The revenue gain approach does not necessarily reflect the value of the concession to taxpayers. For instance, where an activity is highly sensitive to a concession, the increase in revenue from removing the tax expenditure could be very small. In these cases, revenue gain estimates give the impression that the tax expenditure has little impact, when in reality the recipients derive significant benefits. However, the revenue gain approach is useful when reviewing a tax expenditure since it indicates the revenue that could be realised for government if the expenditure were abolished. Revenue gain estimates for significant tax expenditures should continue to be published in the Tax Expenditures Statement.

A third approach to measuring tax expenditures is the 'outlay equivalence' approach. This approach estimates how much direct expenditure would be needed to provide a benefit to a recipient — assuming the payment is subject to the usual tax treatment for that type of income —that is equivalent to the tax expenditure.

The outlay equivalence method has the advantage of estimating tax expenditures on the same basis as spending programs, which may allow a better assessment of their comparative merits. Outlay equivalence estimates are likely to be most useful when policy-makers are considering whether to deliver a program as a tax expenditure or a spending program.

These estimates can differ significantly from estimates produced under a revenue forgone approach, which focuses on the annual effect of a concession on revenue collection. The Tax Expenditures Statement shows the annual effects of tax expenditures and so makes no distinction between concessions that defer tax and those that reduce tax. In effect, a tax deferral is a loan made by the government to a taxpayer and the value of the loan is the interest concession. For instance, the effect of accelerated depreciation is to allow taxpayers to claim larger deductions in the early life of an asset, and lower deductions in the latter part of the asset's life. Accelerated depreciation does not increase the size of the deductions that can be claimed overall, but it does bring them forward. This bring-forward represents an interest-free loan made by the government to taxpayers. Using the revenue forgone approach, the Tax Expenditures Statement shows the lower taxes paid in early years and the higher taxes paid later, rather the interest value of the deferred taxation. In contrast, the outlay equivalence method would estimate the value of the interest-free loan. This type of information about tax expenditures should be presented in the periodic Tax and Transfer Analysis Statement (see Recommendation 132).

Reporting State tax expenditures

In order to give a comprehensive sense of the level of government assistance provided through the entire tax system, tax expenditures need to be measured for all taxes. The Australian government currently reports tax expenditures across its main taxes. However, there is no comprehensive or consistent reporting of tax expenditures by the States. In particular, the benchmarks used by States differ significantly, so it is not possible to make a direct comparison of tax expenditures between jurisdictions.

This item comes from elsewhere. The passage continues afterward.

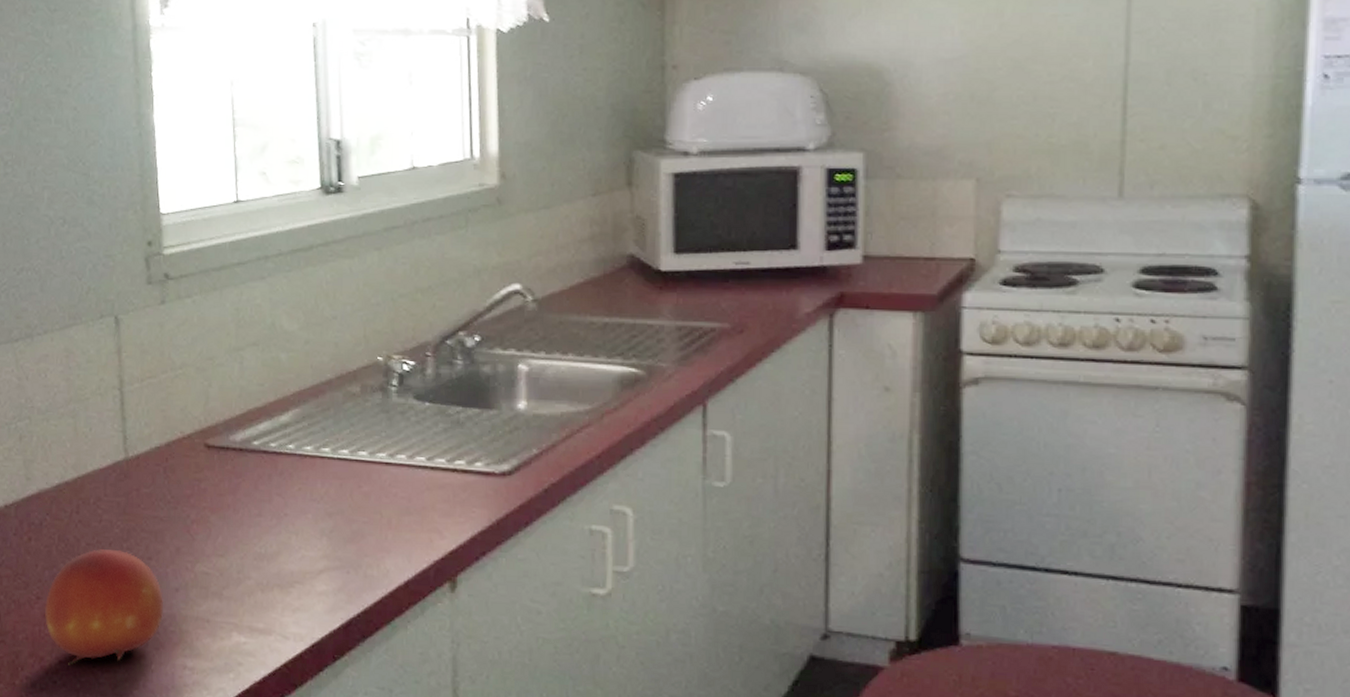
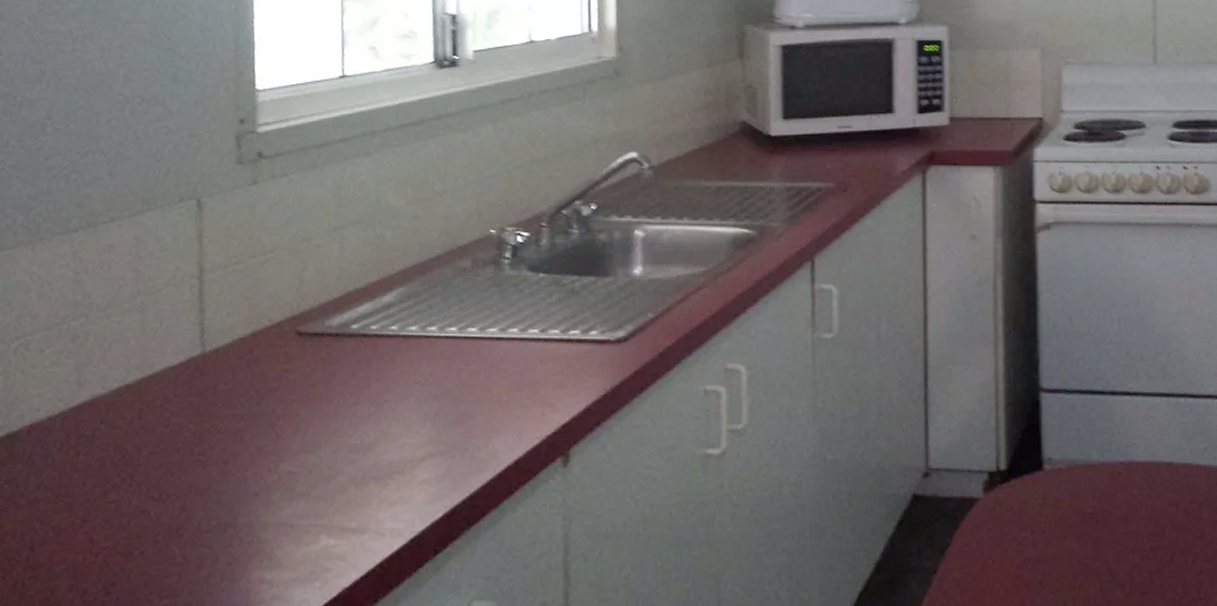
fruit: present [44,549,163,665] -> none [90,457,240,595]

To remedy this, reporting standards should be developed and applied across the range of State taxes in a uniform and thorough way. The Council of Australian Governments should examine the ways in which the States could uniformly report tax expenditures annually (see Recommendation 138).

12 The focus of this section is on those tax expenditures that reduce tax liabilities. However, the tax expenditure concept is defined as being any deviation from the 'normal' tax benchmark, and so also includes aspects of the tax system that increase tax liabilities. These 'negative tax expenditures' might be thought as being equivalent to a fee or an additional tax.

13 Tax Expenditures Statements, various years.